The Construction (Retention Deposit Schemes) Bill has received its first reading in the House of Commons and will proceed to a second reading on 27 April 2018. As it is a private members' Bill the detailed drafting has not yet been published and is expected just before the second reading date.

In the construction industry the deduction of a portion of the contract sum is commonplace. That cash, known as the retention, is withheld from the main contractor by the client and from the sub-contractors by the main contractor to cover the cost (or at least part of the cost) of defects arising during a fixed period (usually one or two years) after the works are completed.

Under standard contractual terms, the main contractor and sub-contractors are obliged to remedy defects arising within that fixed period at their own cost. Contractors and subcontractors will usually comply with that obligation in the expectation that the retention will be released to them at the end of the fixed period.

At any one time over £3 billion of cash retention is outstanding in the UK's construction industry. In an industry where cashflow is important this can have grave consequences at both a corporate and personal level. The Bill aims to address the situation where there is a delay in release of the retention or where it is not released at all because the party holding the funds becomes insolvent.

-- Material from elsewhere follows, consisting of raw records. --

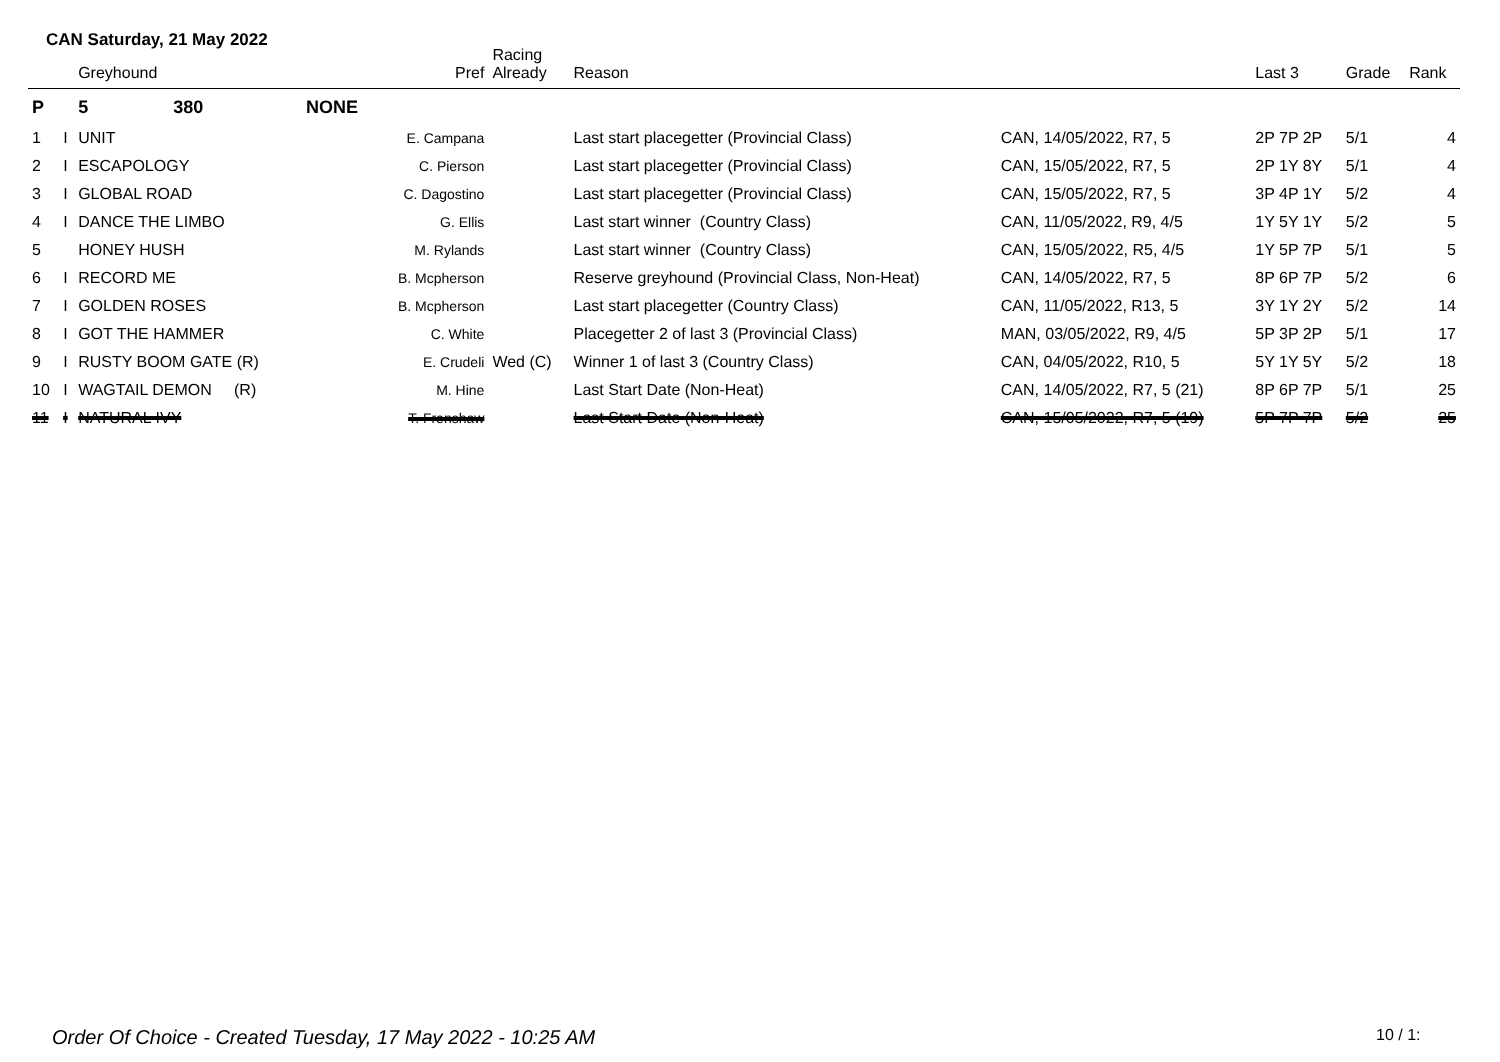CAN Saturday, 21 May 2022
| | | Greyhound | | Pref | Racing Already | Reason | | Last 3 | Grade | Rank |
| --- | --- | --- | --- | --- | --- | --- | --- | --- | --- | --- |
| P | | 5 380 | NONE | | | | | | | |
| 1 | I | UNIT | | E. Campana | | Last start placegetter (Provincial Class) | CAN, 14/05/2022, R7, 5 | 2P 7P 2P | 5/1 | 4 |
| 2 | I | ESCAPOLOGY | | C. Pierson | | Last start placegetter (Provincial Class) | CAN, 15/05/2022, R7, 5 | 2P 1Y 8Y | 5/1 | 4 |
| 3 | I | GLOBAL ROAD | | C. Dagostino | | Last start placegetter (Provincial Class) | CAN, 15/05/2022, R7, 5 | 3P 4P 1Y | 5/2 | 4 |
| 4 | I | DANCE THE LIMBO | | G. Ellis | | Last start winner (Country Class) | CAN, 11/05/2022, R9, 4/5 | 1Y 5Y 1Y | 5/2 | 5 |
| 5 | | HONEY HUSH | | M. Rylands | | Last start winner (Country Class) | CAN, 15/05/2022, R5, 4/5 | 1Y 5P 7P | 5/1 | 5 |
| 6 | I | RECORD ME | | B. Mcpherson | | Reserve greyhound (Provincial Class, Non-Heat) | CAN, 14/05/2022, R7, 5 | 8P 6P 7P | 5/2 | 6 |
| 7 | I | GOLDEN ROSES | | B. Mcpherson | | Last start placegetter (Country Class) | CAN, 11/05/2022, R13, 5 | 3Y 1Y 2Y | 5/2 | 14 |
| 8 | I | GOT THE HAMMER | | C. White | | Placegetter 2 of last 3 (Provincial Class) | MAN, 03/05/2022, R9, 4/5 | 5P 3P 2P | 5/1 | 17 |
| 9 | I | RUSTY BOOM GATE (R) | | E. Crudeli | Wed (C) | Winner 1 of last 3 (Country Class) | CAN, 04/05/2022, R10, 5 | 5Y 1Y 5Y | 5/2 | 18 |
| 10 | I | WAGTAIL DEMON (R) | | M. Hine | | Last Start Date (Non-Heat) | CAN, 14/05/2022, R7, 5 (21) | 8P 6P 7P | 5/1 | 25 |
| 11 | I | NATURAL IVY | | T. Frenshaw | | Last Start Date (Non-Heat) | CAN, 15/05/2022, R7, 5 (19) | 5P 7P 7P | 5/2 | 25 |
Order Of Choice - Created Tuesday, 17 May 2022 - 10:25 AM
10 / 1:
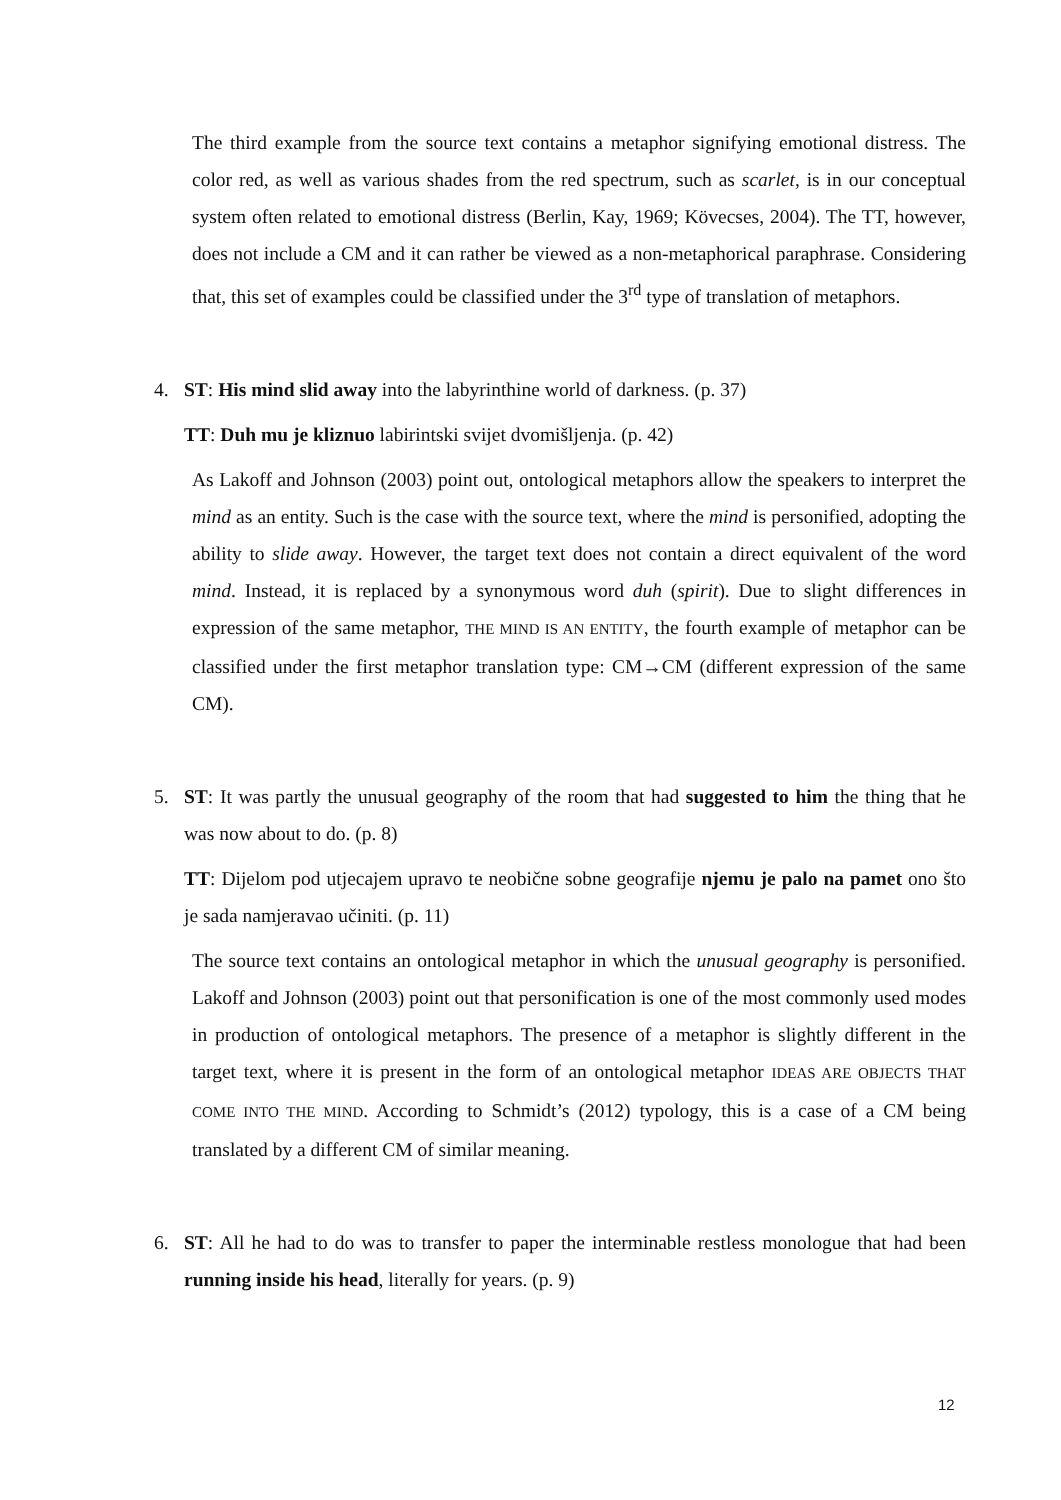The third example from the source text contains a metaphor signifying emotional distress. The color red, as well as various shades from the red spectrum, such as scarlet, is in our conceptual system often related to emotional distress (Berlin, Kay, 1969; Kövecses, 2004). The TT, however, does not include a CM and it can rather be viewed as a non-metaphorical paraphrase. Considering that, this set of examples could be classified under the 3<sup>rd</sup> type of translation of metaphors.
4. ST: His mind slid away into the labyrinthine world of darkness. (p. 37)
TT: Duh mu je kliznuo labirintski svijet dvomišljenja. (p. 42)
As Lakoff and Johnson (2003) point out, ontological metaphors allow the speakers to interpret the mind as an entity. Such is the case with the source text, where the mind is personified, adopting the ability to slide away. However, the target text does not contain a direct equivalent of the word mind. Instead, it is replaced by a synonymous word duh (spirit). Due to slight differences in expression of the same metaphor, THE MIND IS AN ENTITY, the fourth example of metaphor can be classified under the first metaphor translation type: CM→CM (different expression of the same CM).
5. ST: It was partly the unusual geography of the room that had suggested to him the thing that he was now about to do. (p. 8)
TT: Dijelom pod utjecajem upravo te neobične sobne geografije njemu je palo na pamet ono što je sada namjeravao učiniti. (p. 11)
The source text contains an ontological metaphor in which the unusual geography is personified. Lakoff and Johnson (2003) point out that personification is one of the most commonly used modes in production of ontological metaphors. The presence of a metaphor is slightly different in the target text, where it is present in the form of an ontological metaphor IDEAS ARE OBJECTS THAT COME INTO THE MIND. According to Schmidt’s (2012) typology, this is a case of a CM being translated by a different CM of similar meaning.
6. ST: All he had to do was to transfer to paper the interminable restless monologue that had been running inside his head, literally for years. (p. 9)
12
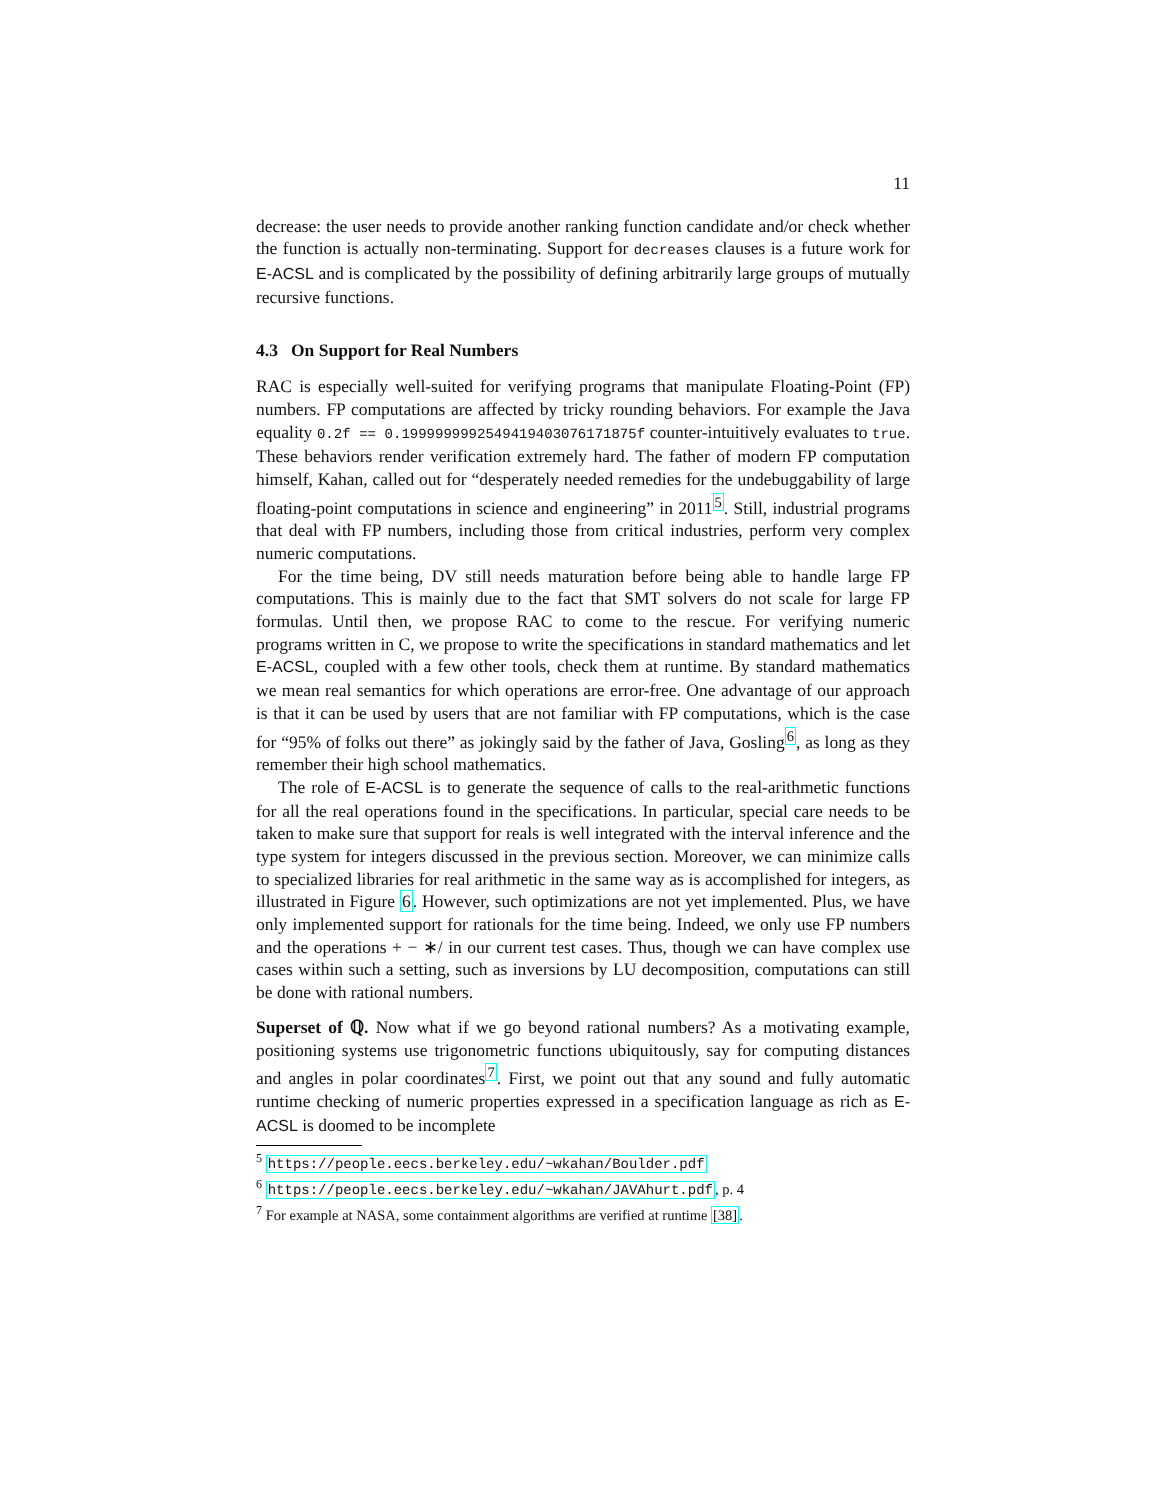11
decrease: the user needs to provide another ranking function candidate and/or check whether the function is actually non-terminating. Support for decreases clauses is a future work for E-ACSL and is complicated by the possibility of defining arbitrarily large groups of mutually recursive functions.
4.3 On Support for Real Numbers
RAC is especially well-suited for verifying programs that manipulate Floating-Point (FP) numbers. FP computations are affected by tricky rounding behaviors. For example the Java equality 0.2f == 0.199999999254941940307617187​5f counter-intuitively evaluates to true. These behaviors render verification extremely hard. The father of modern FP computation himself, Kahan, called out for “desperately needed remedies for the undebuggability of large floating-point computations in science and engineering” in 2011<sup>5</sup>. Still, industrial programs that deal with FP numbers, including those from critical industries, perform very complex numeric computations.
For the time being, DV still needs maturation before being able to handle large FP computations. This is mainly due to the fact that SMT solvers do not scale for large FP formulas. Until then, we propose RAC to come to the rescue. For verifying numeric programs written in C, we propose to write the specifications in standard mathematics and let E-ACSL, coupled with a few other tools, check them at runtime. By standard mathematics we mean real semantics for which operations are error-free. One advantage of our approach is that it can be used by users that are not familiar with FP computations, which is the case for “95% of folks out there” as jokingly said by the father of Java, Gosling<sup>6</sup>, as long as they remember their high school mathematics.
The role of E-ACSL is to generate the sequence of calls to the real-arithmetic functions for all the real operations found in the specifications. In particular, special care needs to be taken to make sure that support for reals is well integrated with the interval inference and the type system for integers discussed in the previous section. Moreover, we can minimize calls to specialized libraries for real arithmetic in the same way as is accomplished for integers, as illustrated in Figure 6. However, such optimizations are not yet implemented. Plus, we have only implemented support for rationals for the time being. Indeed, we only use FP numbers and the operations + − ∗/ in our current test cases. Thus, though we can have complex use cases within such a setting, such as inversions by LU decomposition, computations can still be done with rational numbers.
Superset of ℚ. Now what if we go beyond rational numbers? As a motivating example, positioning systems use trigonometric functions ubiquitously, say for computing distances and angles in polar coordinates<sup>7</sup>. First, we point out that any sound and fully automatic runtime checking of numeric properties expressed in a specification language as rich as E-ACSL is doomed to be incomplete
<sup>5</sup> https://people.eecs.berkeley.edu/~wkahan/Boulder.pdf
<sup>6</sup> https://people.eecs.berkeley.edu/~wkahan/JAVAhurt.pdf, p. 4
<sup>7</sup> For example at NASA, some containment algorithms are verified at runtime [38].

The proposal is to amend the Construction Act to require the Secretary of State to introduce regulations to protect retentions by requiring they are kept in a protected or ring-fenced account until such time as they are due for release. The solution would be along the lines of the statutory requirement in section 215 of the Housing Act 2004 under which deposits taken from shorthold tenancies must be placed in a Government-approved scheme. This means the contractor and subcontractors can be assured that the monies will at least be available for release. In theory this should mean that the waiting period for release should be reduced.

Legislation that regulates retention in this way already exists in parts of Europe, Australia, New Zealand and North America.

Closer to home, the Scottish Government has been operating a project bank account regime for government contracts since last year. Payments from the Government to the main contractor are placed in a project bank account and the funds are held in trust by the Government and the main contractor for the benefit of the latter and the sub-contractors. The project bank account operates to ensure that subcontractors get paid on time when the Government has paid the main contractor.

At present retentions under both the main contract and the subcontracts are not held within the project bank account. The reason for this is that retention under the main contract will contain components of subcontractor retention and the Scottish Government (as Trustee of the account) does not want to be held liable for retention repayment if the main contractor is in breach of its obligation to do so.

It has been suggested that the Scottish system could be adapted to include retention. However, if the client decides to have recourse to the whole of the retention fund in the account if the main contractor has become insolvent, the subcontractor is in no better position. Any system would have to protect the subcontractors' retention from upstream insolvency.

The real detail will be in any regulations issued if the Bill becomes law rather than the Bill itself. But this is a step towards implementing one of the few outstanding recommendations made by Sir Michael Latham in his "Constructing the Team" report.